* begin Extracted information *
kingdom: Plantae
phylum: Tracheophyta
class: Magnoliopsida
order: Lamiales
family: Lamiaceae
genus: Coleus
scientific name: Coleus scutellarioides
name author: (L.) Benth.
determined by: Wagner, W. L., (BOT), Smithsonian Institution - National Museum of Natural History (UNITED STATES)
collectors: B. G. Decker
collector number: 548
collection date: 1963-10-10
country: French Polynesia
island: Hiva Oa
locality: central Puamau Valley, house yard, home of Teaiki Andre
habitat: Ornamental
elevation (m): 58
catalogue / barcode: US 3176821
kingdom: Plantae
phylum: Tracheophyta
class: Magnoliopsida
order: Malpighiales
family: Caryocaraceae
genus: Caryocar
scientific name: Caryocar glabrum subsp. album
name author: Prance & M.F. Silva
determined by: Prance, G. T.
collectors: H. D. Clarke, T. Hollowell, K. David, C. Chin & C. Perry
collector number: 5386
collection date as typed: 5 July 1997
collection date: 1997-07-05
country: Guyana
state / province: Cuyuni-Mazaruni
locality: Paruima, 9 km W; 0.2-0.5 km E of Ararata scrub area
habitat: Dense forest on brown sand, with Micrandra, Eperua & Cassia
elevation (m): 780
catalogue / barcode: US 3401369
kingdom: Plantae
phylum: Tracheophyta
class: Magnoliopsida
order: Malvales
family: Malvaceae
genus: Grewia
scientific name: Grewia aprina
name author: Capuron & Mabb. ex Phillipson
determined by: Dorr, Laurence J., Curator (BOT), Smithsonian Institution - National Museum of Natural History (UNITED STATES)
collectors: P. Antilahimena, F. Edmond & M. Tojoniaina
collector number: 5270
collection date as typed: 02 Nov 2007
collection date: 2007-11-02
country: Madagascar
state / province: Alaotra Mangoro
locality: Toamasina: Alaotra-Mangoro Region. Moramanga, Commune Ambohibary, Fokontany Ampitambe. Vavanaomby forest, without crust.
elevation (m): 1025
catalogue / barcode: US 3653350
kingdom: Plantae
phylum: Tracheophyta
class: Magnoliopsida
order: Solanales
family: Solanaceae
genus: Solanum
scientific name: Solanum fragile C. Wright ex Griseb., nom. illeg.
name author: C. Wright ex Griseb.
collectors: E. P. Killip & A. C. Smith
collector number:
* end Extracted information *
Set task ::
Write out all of the lines above again, changing each "locality" to "site" and keeping every other word the same.

Output below ::
kingdom: Plantae
phylum: Tracheophyta
class: Magnoliopsida
order: Lamiales
family: Lamiaceae
genus: Coleus
scientific name: Coleus scutellarioides
name author: (L.) Benth.
determined by: Wagner, W. L., (BOT), Smithsonian Institution - National Museum of Natural History (UNITED STATES)
collectors: B. G. Decker
collector number: 548
collection date: 1963-10-10
country: French Polynesia
island: Hiva Oa
site: central Puamau Valley, house yard, home of Teaiki Andre
habitat: Ornamental
elevation (m): 58
catalogue / barcode: US 3176821
kingdom: Plantae
phylum: Tracheophyta
class: Magnoliopsida
order: Malpighiales
family: Caryocaraceae
genus: Caryocar
scientific name: Caryocar glabrum subsp. album
name author: Prance & M.F. Silva
determined by: Prance, G. T.
collectors: H. D. Clarke, T. Hollowell, K. David, C. Chin & C. Perry
collector number: 5386
collection date as typed: 5 July 1997
collection date: 1997-07-05
country: Guyana
state / province: Cuyuni-Mazaruni
site: Paruima, 9 km W; 0.2-0.5 km E of Ararata scrub area
habitat: Dense forest on brown sand, with Micrandra, Eperua & Cassia
elevation (m): 780
catalogue / barcode: US 3401369
kingdom: Plantae
phylum: Tracheophyta
class: Magnoliopsida
order: Malvales
family: Malvaceae
genus: Grewia
scientific name: Grewia aprina
name author: Capuron & Mabb. ex Phillipson
determined by: Dorr, Laurence J., Curator (BOT), Smithsonian Institution - National Museum of Natural History (UNITED STATES)
collectors: P. Antilahimena, F. Edmond & M. Tojoniaina
collector number: 5270
collection date as typed: 02 Nov 2007
collection date: 2007-11-02
country: Madagascar
state / province: Alaotra Mangoro
site: Toamasina: Alaotra-Mangoro Region. Moramanga, Commune Ambohibary, Fokontany Ampitambe. Vavanaomby forest, without crust.
elevation (m): 1025
catalogue / barcode: US 3653350
kingdom: Plantae
phylum: Tracheophyta
class: Magnoliopsida
order: Solanales
family: Solanaceae
genus: Solanum
scientific name: Solanum fragile C. Wright ex Griseb., nom. illeg.
name author: C. Wright ex Griseb.
collectors: E. P. Killip & A. C. Smith
collector number:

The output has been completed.